Background
CDK4/6-inhibitors (CDK4/6i)+endocrine therapy (ET) prolonged progression-free survival as first/second-line therapy for hormone receptor-positive (HR+)/HER2-negative metastatic breast cancer (MBC) prognosis. Given the recent publication of overall survival (OS) data for the three CDK4/6i, we performed a meta-analysis to identify a more precise and reliable benefit from such treatments in specific clinical subgroups.
Methods
We conducted a systematic literature search to select all available phase II/III randomized clinical trials of CDK4/6i+ET reporting OS data in first/second-line therapy of HR+/HER2-negative pre/postmenopausal MBC. A random effect model was applied for the analyses. Heterogeneity was assessed with I2 statistic. Subgroup analysis were performed to explore the effect of study-level factors. The project was registered in the Open Science Framework database (doi: 10.17605/OSF.IO/TNZQP).
Results
Six studies were included in our analyses (3,421 patients).

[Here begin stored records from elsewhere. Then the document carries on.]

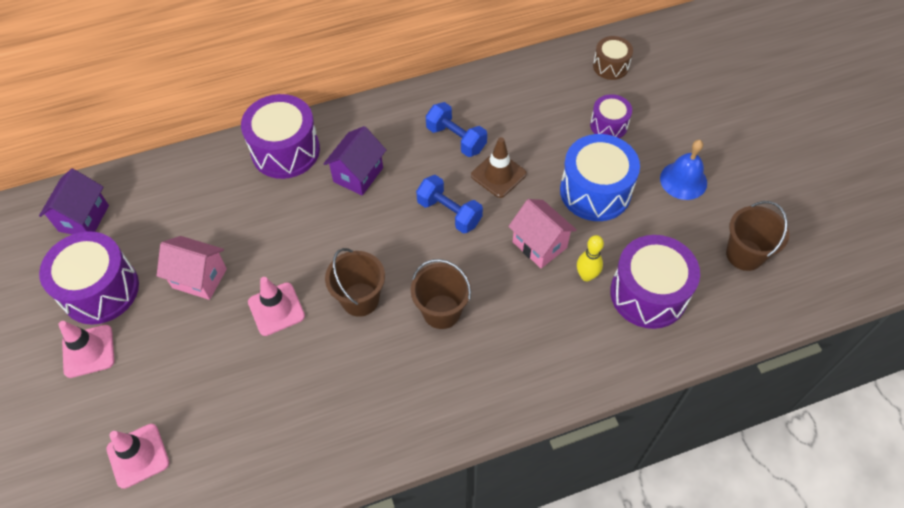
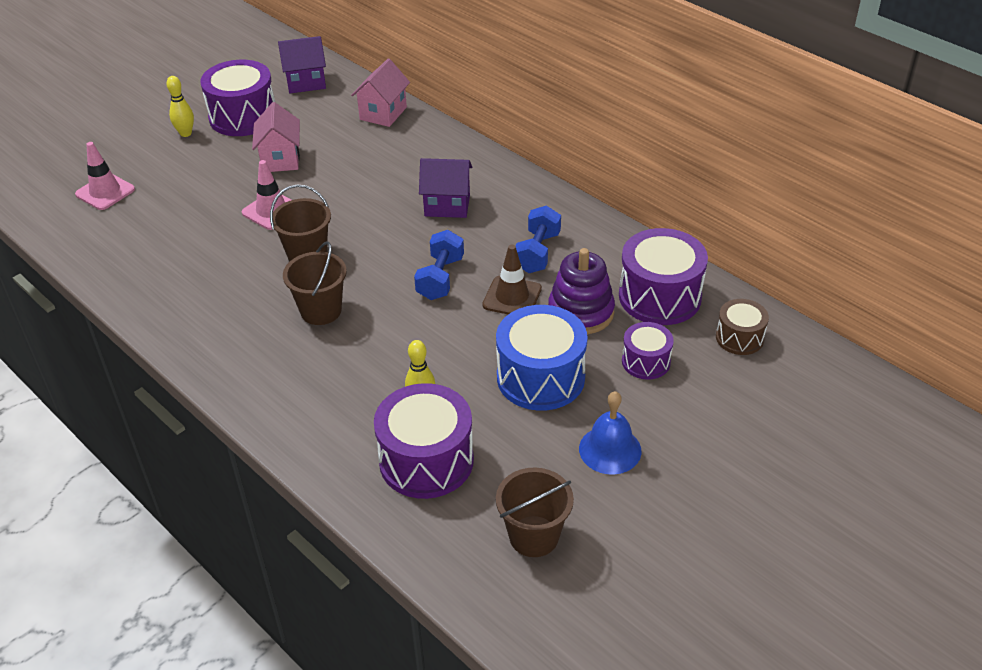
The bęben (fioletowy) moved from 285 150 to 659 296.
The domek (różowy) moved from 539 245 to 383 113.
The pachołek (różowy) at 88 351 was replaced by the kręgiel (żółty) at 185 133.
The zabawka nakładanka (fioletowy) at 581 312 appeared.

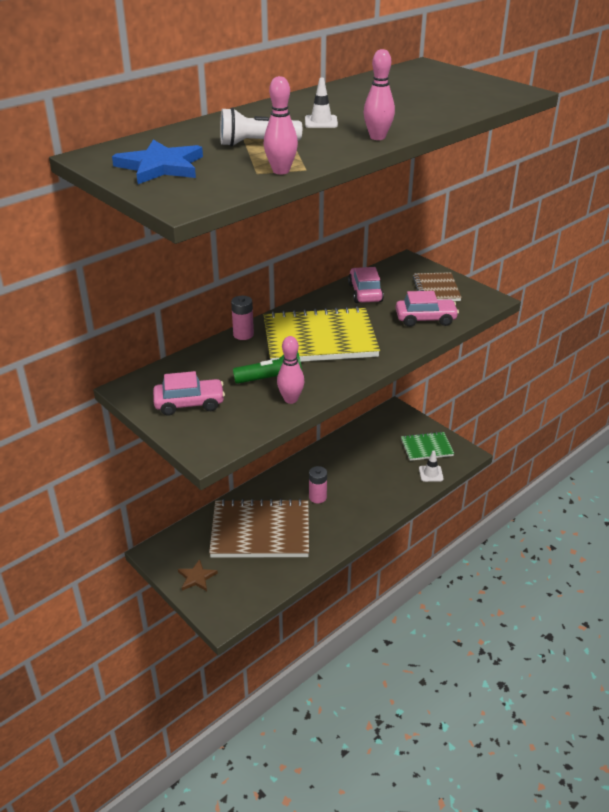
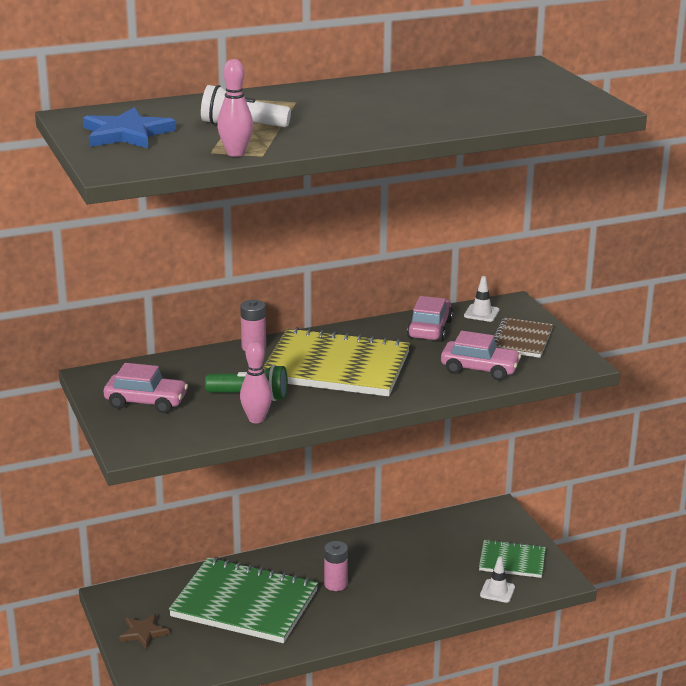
The kręgiel (różowy) at 377 137 disappeared.
The pachołek (biały) moved from 321 122 to 481 313.
The zeszyt (brązowy) at 260 531 became the zeszyt (zielony) at 244 603.

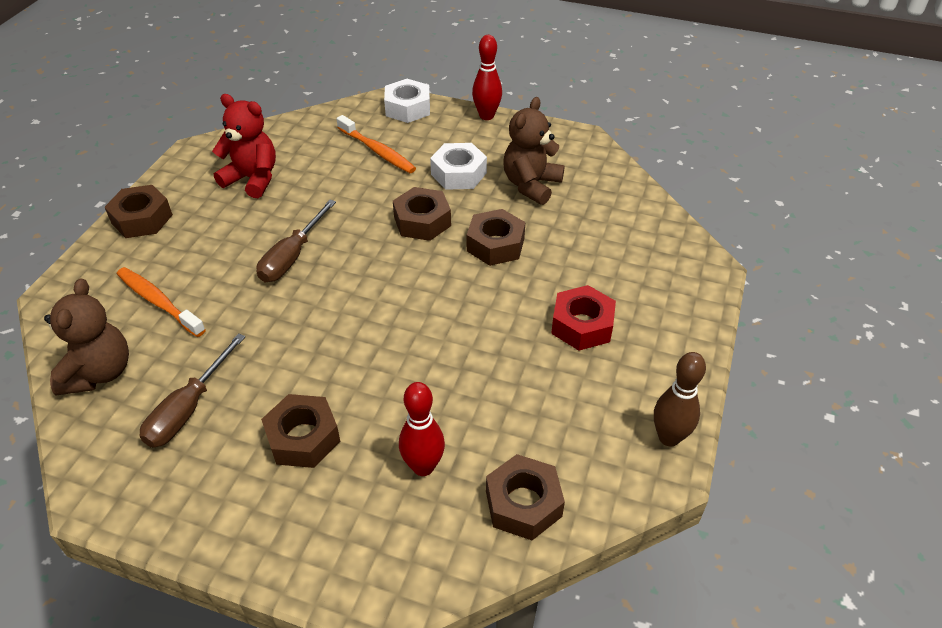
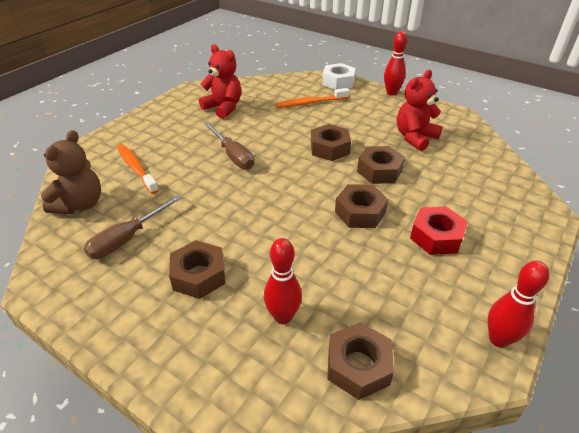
The miś (brązowy) at 531 185 became the miś (czerwony) at 415 137.
The szczoteczka do zębów (pomarańczowy) at 377 151 turned 105 degrees clockwise.
The nakrętka (biały) at 458 174 disappeared.
The nakrętka (brązowy) moved from 142 219 to 360 212.
The śrubokręt (brązowy) at 292 256 turned 75 degrees counterclockwise.
The kręgiel (brązowy) at 669 437 became the kręgiel (czerwony) at 498 339.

A clear OS benefit was observed in patients without (HR:0.68, 95%CI:0.54–0.85, I2=0.0%) and with visceral involvement (HR:0.76, 95%CI:0.65–0.89, I2=0.0%), with ≥3 metastatic sites (HR:0.75, 95%CI:0.60–0.94, I2=11.6%), in endocrine resistant (HR:0.79, 95%CI:0.67-0.93, I2=14.4%). and sensitive subset (HR:0.73, 95%CI:0.61-0.88, I2=0.0%), for age <65 (HR:0.80, 95%CI:0.67-0.95, I2=0.0%) and ≥65 years (HR:0.71, 95%CI:0.53-0.95, I2=44.4%), in postmenopausal (HR:0.75, 95%CI:0.66-0.86, I2=0.0%) and pre/perimenopausal setting (HR:0.76, 95%CI:0.60-0.96, I2=0.0%), as well as in CT-naïve patients (HR:0.72, 95%CI:0.55–0.93, I2=0.0%).
Conclusions
CDK4/6i+ET combinations compared to ET alone improve OS independent of age, menopausal status, endocrine sensitiveness and visceral involvement, and should be preferred as upfront therapy instead of endocrine monotherapy.